Department of Bioinformatics and Biostatistics, School of Life Sciences and Biotechnology, Shanghai Jiao Tong University, Shanghai 200240, China.
Department of Biostatistics, University of Michigan, 1415 Washington Heights, Ann Arbor, Michigan 48109-2029, USA.
Biomed Res Int. 2019 Jan 6;2019:3907195. doi: 10.1155/2019/3907195. eCollection 2019.
Proteomics, the large-scale analysis of proteins, is contributing greatly to understanding gene function in the postgenomic era. However, disease protein ranking using shotgun proteomics data has not been fully evaluated. In this study, we prioritized disease-related proteins by integrating the protein-protein interaction (PPI) network and protein differential expression profiles from colon and rectal cancer (CRC) or breast cancer (BC) proteomics. We applied Local Ranking (LR) and Global Ranking (GR) methods in network with three kinds of protein sets as a priori knowledge, which were known disease proteins (KDPs) that were collected from the Online Mendelian Inheritance in Man (OMIM) database, differentially expressed proteins (DEPs), and the collection of KDPs and their direct neighborhood with differential expression (eKDPs). The cross-validations showed that GR method outperformed LR method while using eKDPs as the initial training showed significantly higher accuracy compared to using the other two a priori sets. And then we validated the top ranked proteins using RNAi-based loss-of-function screens in the DepMap database. The results showed that 75% of top 20 proteins in CRC are necessary for tumor survival. In summary, the network-based Global Ranking with protein differential expression can efficiently prioritize cancer-related proteins and discover new candidate cancer genes or proteins.

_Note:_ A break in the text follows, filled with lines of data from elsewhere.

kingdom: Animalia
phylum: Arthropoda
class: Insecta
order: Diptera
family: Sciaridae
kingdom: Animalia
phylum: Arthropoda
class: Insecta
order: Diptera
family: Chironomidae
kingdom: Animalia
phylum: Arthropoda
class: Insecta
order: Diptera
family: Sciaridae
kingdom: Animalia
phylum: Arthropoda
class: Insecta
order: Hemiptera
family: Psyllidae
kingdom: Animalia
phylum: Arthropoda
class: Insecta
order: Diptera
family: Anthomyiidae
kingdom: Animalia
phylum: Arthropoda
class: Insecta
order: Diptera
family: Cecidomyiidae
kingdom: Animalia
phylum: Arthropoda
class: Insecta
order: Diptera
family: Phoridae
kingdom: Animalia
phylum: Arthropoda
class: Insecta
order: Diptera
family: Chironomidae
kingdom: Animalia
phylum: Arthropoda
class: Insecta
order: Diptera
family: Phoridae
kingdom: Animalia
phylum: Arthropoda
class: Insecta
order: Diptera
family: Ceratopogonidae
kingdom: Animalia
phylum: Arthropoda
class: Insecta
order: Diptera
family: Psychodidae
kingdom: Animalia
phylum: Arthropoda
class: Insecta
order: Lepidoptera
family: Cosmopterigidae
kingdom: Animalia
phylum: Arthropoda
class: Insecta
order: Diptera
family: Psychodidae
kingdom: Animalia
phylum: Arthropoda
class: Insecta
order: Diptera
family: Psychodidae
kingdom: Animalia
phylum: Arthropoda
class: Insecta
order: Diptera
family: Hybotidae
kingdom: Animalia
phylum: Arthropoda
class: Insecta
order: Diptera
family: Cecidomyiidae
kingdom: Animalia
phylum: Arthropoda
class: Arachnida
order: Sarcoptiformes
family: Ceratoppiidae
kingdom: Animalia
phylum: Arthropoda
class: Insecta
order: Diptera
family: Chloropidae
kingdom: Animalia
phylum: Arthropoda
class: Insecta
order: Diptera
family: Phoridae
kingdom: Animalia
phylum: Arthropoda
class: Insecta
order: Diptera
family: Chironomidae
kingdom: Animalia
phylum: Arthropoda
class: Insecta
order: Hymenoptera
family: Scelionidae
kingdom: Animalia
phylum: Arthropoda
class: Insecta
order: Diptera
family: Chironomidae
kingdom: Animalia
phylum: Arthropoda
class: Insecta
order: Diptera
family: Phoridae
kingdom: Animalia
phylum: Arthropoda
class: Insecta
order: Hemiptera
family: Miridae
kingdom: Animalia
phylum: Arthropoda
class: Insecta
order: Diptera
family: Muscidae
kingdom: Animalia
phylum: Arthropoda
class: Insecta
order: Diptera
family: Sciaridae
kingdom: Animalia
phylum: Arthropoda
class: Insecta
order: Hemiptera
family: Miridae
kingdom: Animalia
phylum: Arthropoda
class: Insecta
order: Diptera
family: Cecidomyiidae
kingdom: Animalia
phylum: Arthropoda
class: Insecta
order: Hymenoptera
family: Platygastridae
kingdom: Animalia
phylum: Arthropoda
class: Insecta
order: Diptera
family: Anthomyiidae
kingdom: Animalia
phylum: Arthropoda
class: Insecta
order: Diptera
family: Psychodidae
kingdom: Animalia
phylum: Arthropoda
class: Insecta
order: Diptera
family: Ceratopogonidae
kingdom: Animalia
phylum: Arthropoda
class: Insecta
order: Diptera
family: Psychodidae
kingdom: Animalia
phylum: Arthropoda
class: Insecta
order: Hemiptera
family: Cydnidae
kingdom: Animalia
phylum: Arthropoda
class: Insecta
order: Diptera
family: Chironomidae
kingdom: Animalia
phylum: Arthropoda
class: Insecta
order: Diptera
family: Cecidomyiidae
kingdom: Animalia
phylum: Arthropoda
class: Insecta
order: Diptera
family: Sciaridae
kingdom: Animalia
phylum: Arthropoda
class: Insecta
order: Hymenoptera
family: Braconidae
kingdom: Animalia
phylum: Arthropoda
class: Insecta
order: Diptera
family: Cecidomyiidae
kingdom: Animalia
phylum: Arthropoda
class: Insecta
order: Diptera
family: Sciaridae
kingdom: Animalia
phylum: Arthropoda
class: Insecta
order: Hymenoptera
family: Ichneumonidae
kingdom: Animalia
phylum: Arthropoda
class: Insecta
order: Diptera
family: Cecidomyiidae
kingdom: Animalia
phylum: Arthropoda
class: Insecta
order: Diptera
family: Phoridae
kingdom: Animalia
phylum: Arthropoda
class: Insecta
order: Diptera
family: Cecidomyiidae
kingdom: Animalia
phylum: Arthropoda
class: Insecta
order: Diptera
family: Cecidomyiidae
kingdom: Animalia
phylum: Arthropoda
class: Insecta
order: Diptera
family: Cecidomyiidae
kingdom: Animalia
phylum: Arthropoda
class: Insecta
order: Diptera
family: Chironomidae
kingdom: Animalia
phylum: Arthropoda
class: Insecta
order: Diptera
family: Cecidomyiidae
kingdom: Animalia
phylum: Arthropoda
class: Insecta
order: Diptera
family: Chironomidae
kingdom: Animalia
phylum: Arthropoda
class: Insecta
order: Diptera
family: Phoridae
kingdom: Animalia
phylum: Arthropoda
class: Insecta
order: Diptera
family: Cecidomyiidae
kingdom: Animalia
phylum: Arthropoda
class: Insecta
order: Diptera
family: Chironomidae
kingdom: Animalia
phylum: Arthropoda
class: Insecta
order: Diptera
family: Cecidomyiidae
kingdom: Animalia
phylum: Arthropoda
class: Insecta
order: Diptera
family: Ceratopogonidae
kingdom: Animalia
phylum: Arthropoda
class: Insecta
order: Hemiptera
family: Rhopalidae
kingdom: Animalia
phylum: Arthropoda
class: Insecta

蛋白质组学是一种大规模分析蛋白质的方法,它在基因组后时代对理解基因功能做出了巨大贡献。然而,利用蛋白质组学数据进行疾病相关蛋白的排序尚未得到充分评估。在这项研究中,我们通过整合来自结肠癌和直肠癌(CRC)或乳腺癌(BC)蛋白质组学的蛋白质-蛋白质相互作用(PPI)网络和蛋白质差异表达谱,对疾病相关蛋白进行了优先级排序。我们应用了局部排序(LR)和全局排序(GR)方法,在网络中使用了三种蛋白质集作为先验知识,即从在线孟德尔遗传数据库(OMIM)中收集的已知疾病蛋白(KDPs)、差异表达蛋白(DEPs)以及 KDPs 及其差异表达的直接邻域(eKDPs)。交叉验证结果表明,GR 方法优于 LR 方法,而使用 eKDPs 作为初始训练集比使用其他两个先验集具有更高的准确性。然后,我们使用 DepMap 数据库中的 RNAi 基于功能丧失筛选对排名靠前的蛋白进行了验证。结果表明,CRC 中前 20 位蛋白中有 75%对肿瘤存活是必需的。总之,基于网络的具有蛋白质差异表达的全局排序可以有效地对癌症相关蛋白进行优先级排序,并发现新的候选癌症基因或蛋白。